Alumni Feature: David Weiss

This is the first in what I hope will be a long series of features on UNT alumni. If you would like to collaborate on a feature as a subject or a writer, or suggest someone to feature, please let me know. --John Murphy

David Weiss


David Weiss graduated from UNT with a jazz studies degree in 1986 and quickly established himself on the New York scene as a player, composer, arranger, and bandleader. He has played with an impressive array of established and new figures on the scene, as you'll read below; for more information, check out his bio, an interview with Fred Jung, and his bulletin board on alllaboutjazz.com.

On the occasion of the release of his recent CD The Mirror I asked David if he'd comment on the CD and share some news of his current projects. The Mirror is available from Fresh Sounds New Talent (scroll down to FSNT 204).

JM: What are your current projects?
DW: There are a few. Next week I play the Rochester Jazz Festival with a project called The Cookers based on concept of the Night of the Cookers recordings. I've done it a couple of times before and it's been great fun. The group is built around James Spaulding, who is playing better than ever, and Pete "LaRoca" Sims. For this gig the second trumpet player is Jeremy Pelt and we also have Craig Handy, George Cables and Dwayne Burno. I'll also be doing a gig with my sextet at the festival.
After that I have a few sextet gigs in town and then I'm writing arrangements for a Clifford Brown 75th Birthday trumpet summit at the Dizzy's Club at Jazz@Lincoln Center. The trumpet players will be Nicholas Payton, Tom Harrell, Jeremy Pelt and me. Richard Wyands, Dwayne Burno and Jimmy Cobb are the rhythm section.
Then off to Salt Lake City for their Jazz Festival. The New Jazz Composers Octet have one gig and then we do one with Freddie Hubbard. Then back to New York for some small gigs with this new band I've put together. A quintet with guitar, tenor sax, bass and drums. I haven't written for it yet but have transcribed a lot of Andrew Hill tunes, tunes from those Kenny Cox and the Contemporary Five records and some late Wayne with Miles tunes. I've tried this a few times and it has some potential. I've also found some young guys I like and that's how all my bands start it seems.
After that it's a week at Dizzy's Club again but with the Charles Tolliver Big Band. This is an amazing band and one of the heaviest things I've ever been involved with. And quite a challenge.

-----

TASKS TO CARRY OUT:
1. Answer these questions using the David Weiss feature.
(a) In what year did David Weiss graduate from UNT, and with what degree?
(b) Which label released The Mirror?
(c) Who are the trumpet players for the Clifford Brown 75th Birthday trumpet summit?
2. Write the next part of the David Weiss feature, beginning after its final sentence.

-----

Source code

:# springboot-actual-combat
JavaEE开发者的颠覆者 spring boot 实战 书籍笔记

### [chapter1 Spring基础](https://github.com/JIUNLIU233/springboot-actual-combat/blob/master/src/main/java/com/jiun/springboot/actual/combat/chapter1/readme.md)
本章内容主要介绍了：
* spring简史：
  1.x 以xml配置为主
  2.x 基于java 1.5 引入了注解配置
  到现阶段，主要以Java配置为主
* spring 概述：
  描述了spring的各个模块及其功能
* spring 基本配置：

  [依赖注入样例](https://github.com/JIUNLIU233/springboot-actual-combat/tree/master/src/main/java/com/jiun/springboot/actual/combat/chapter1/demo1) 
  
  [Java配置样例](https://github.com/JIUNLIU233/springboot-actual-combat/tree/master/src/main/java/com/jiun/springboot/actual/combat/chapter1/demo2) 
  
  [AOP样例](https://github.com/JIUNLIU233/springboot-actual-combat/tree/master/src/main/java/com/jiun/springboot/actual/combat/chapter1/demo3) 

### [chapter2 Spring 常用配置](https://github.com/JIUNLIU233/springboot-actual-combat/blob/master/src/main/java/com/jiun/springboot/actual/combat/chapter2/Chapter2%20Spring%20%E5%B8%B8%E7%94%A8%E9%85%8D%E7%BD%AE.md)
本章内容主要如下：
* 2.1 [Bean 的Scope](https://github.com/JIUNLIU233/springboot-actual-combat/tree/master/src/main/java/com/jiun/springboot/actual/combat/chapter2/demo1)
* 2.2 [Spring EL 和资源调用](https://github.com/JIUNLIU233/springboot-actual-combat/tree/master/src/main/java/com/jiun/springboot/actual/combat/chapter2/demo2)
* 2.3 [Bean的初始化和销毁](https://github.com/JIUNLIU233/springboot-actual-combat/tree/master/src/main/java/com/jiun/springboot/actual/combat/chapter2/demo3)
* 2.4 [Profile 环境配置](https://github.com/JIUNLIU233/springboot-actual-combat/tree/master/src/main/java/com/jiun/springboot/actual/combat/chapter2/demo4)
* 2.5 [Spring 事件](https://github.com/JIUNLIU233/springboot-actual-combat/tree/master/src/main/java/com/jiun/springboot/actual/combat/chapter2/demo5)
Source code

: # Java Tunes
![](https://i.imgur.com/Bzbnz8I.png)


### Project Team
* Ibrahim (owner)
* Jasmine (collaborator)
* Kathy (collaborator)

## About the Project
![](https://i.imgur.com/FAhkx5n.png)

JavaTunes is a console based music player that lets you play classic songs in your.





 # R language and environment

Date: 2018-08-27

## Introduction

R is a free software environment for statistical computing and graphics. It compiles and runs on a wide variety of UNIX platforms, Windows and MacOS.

-----

YOUR WRITTEN ANSWERS:
1.
(a) 1986, with a jazz studies degree.
(b) Fresh Sounds New Talent.
(c) Nicholas Payton, Tom Harrell, Jeremy Pelt and David Weiss himself.

2.
JM: You're quoted in the liner notes of The Mirror as saying "If I can't put together the pieces of an album programmatically, I've failed on some level." I think the seven pieces do go together well. In terms of a programmatic progression, I feel like it starts out intense with "Stalker," relaxes with "The Mirror" and 'Nostalghia," gets more intense again with "Our Trip," then "The Sacrifice," which to me has a similar mood to tracks 2 and 3, then the ballad "Love Letter To One Not Yet Met," then ends more intensely with "Mr. Jin."
It feels like a well-planned set when I listen to it straight through with no distractions. Is this getting at what you mean by having the tunes work together?

DW: Well there are many potential levels to fail on. Hey, I'm not Sonny Rollins, so I feel I have to take care that every aspect of the recording is the best it can be. This record in my head was really an LP. Four tunes: "The Mirror," "Stalker," "Nostalghia" and "The Sacrifice." I wanted it to mostly be slow and moody (Speak No Evil might be an influence here, no up tempo numbers at all and most tunes had a very similar tempo except the ballad) but I chickened out. So I added "Our Trip" which was in the book. Still too short so I added the two octet tunes which were part of a suite I was commissioned to do and didn't feel they fit the character of an octet CD (too straight ahead) but I liked them so I put them here. It helps that the transition between the sextet tracks and octet tracks seem pretty smooth. To me they're bonus tracks; the sextet stuff is the record.

JM: There's a family resemblance among the solos and the compositions. The soloists develop shorter ideas into longer thoughts in a lyrical way; use language that's coming out of hard bop; and use altered scales and other structures in a way that is integrated with the other two things, not in a way that stands out as overly patterned. The compositions give the soloists a lot to work with: interesting changes, a variety of rhythmic feels including pedals, walking or broken up with a swing feel, and even-eighth feel. The compositions and solos are consistently coherent and interesting. What I didn't sense so much was interaction between the soloists and the rhythm section. There is interplay with E.J. Strickland on drums throughout, but not so much with Xavier Davis on piano. In a few spots (like on "The Sacrifice" for example) Davis and Dwayne Burno on bass are prevented from interacting more by having composed accompaniment parts to play. Is there more interaction that I'm not hearing? Is this different in live performances?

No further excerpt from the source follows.